- Opening Delimiter -

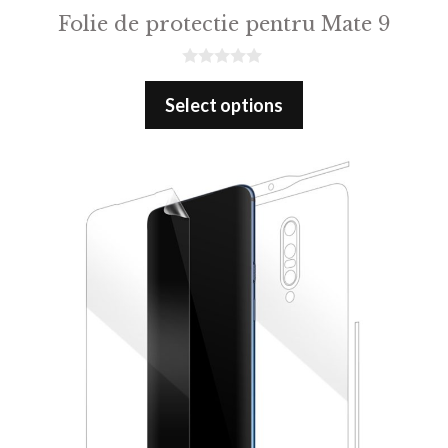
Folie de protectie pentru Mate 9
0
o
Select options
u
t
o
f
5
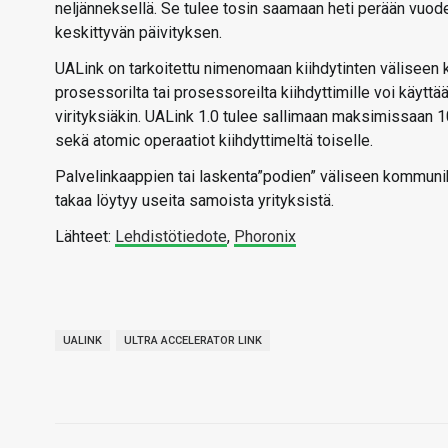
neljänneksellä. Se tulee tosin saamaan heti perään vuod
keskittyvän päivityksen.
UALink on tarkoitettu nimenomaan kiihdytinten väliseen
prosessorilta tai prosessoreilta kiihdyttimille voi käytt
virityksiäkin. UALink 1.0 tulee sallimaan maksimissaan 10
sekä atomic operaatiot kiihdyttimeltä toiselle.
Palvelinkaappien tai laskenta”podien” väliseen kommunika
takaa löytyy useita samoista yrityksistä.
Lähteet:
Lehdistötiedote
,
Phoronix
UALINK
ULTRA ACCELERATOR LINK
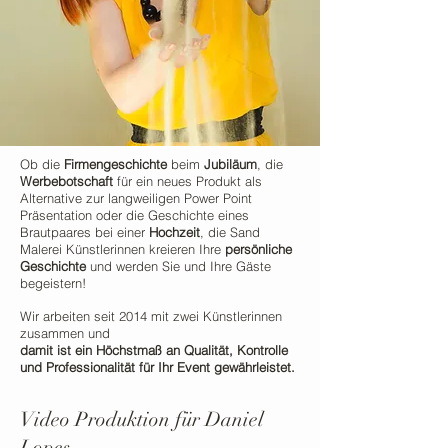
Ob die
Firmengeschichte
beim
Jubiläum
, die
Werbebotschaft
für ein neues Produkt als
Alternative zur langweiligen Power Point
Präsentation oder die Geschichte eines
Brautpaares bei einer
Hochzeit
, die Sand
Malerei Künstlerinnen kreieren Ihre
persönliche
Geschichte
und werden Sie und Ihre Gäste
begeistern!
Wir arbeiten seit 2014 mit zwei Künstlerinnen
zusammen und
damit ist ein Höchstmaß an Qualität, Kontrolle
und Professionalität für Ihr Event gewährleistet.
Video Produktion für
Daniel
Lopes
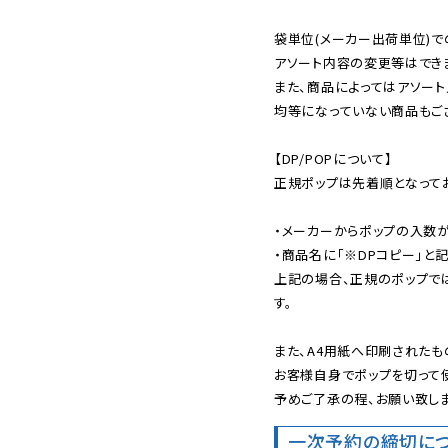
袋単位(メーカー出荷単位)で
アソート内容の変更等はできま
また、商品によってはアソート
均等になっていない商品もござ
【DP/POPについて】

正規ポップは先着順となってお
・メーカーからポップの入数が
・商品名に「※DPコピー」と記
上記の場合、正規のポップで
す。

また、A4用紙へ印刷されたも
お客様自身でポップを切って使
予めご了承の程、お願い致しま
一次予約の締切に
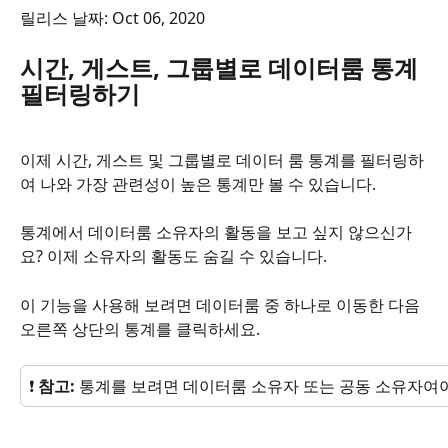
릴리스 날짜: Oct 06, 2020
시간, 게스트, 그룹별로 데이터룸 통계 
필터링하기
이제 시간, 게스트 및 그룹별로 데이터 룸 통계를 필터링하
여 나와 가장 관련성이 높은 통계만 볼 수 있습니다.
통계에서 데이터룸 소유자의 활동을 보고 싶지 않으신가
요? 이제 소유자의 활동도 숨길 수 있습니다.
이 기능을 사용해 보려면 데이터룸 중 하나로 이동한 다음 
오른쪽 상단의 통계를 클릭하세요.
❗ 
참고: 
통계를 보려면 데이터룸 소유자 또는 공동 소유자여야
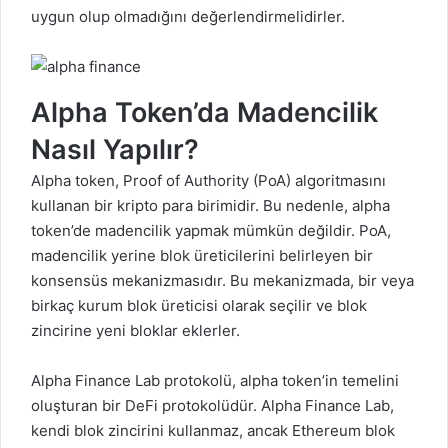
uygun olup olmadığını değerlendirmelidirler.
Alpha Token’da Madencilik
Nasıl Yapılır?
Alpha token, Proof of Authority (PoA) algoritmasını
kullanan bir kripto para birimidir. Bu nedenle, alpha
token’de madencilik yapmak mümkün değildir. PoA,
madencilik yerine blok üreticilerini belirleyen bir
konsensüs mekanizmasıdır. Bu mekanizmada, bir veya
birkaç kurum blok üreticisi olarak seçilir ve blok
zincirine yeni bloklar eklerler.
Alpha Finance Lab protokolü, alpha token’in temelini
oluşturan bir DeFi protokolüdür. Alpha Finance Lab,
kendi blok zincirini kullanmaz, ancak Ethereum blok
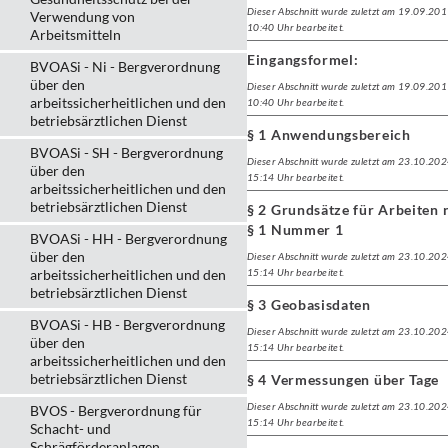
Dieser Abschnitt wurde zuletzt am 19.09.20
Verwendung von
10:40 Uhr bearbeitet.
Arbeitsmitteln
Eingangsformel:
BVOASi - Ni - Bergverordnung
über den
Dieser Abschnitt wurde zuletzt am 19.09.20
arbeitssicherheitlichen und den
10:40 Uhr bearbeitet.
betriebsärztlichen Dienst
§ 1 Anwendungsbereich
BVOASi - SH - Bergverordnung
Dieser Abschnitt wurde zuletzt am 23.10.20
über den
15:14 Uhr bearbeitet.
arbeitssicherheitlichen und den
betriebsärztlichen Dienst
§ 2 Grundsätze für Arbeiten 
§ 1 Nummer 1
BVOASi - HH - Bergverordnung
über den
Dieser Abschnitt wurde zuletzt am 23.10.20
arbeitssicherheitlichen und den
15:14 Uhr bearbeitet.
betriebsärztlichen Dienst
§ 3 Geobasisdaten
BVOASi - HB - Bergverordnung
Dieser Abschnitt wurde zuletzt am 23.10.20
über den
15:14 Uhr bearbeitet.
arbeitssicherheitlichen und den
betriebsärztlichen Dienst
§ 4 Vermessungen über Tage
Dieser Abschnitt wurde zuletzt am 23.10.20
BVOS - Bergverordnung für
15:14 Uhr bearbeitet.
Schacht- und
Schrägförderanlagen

- Closing Delimiter -

Task item
Which lines hold the word "그룹별로"? Return all of them from the records above.

Exercise solution
시간, 게스트, 그룹별로 데이터룸 통계 
이제 시간, 게스트 및 그룹별로 데이터 룸 통계를 필터링하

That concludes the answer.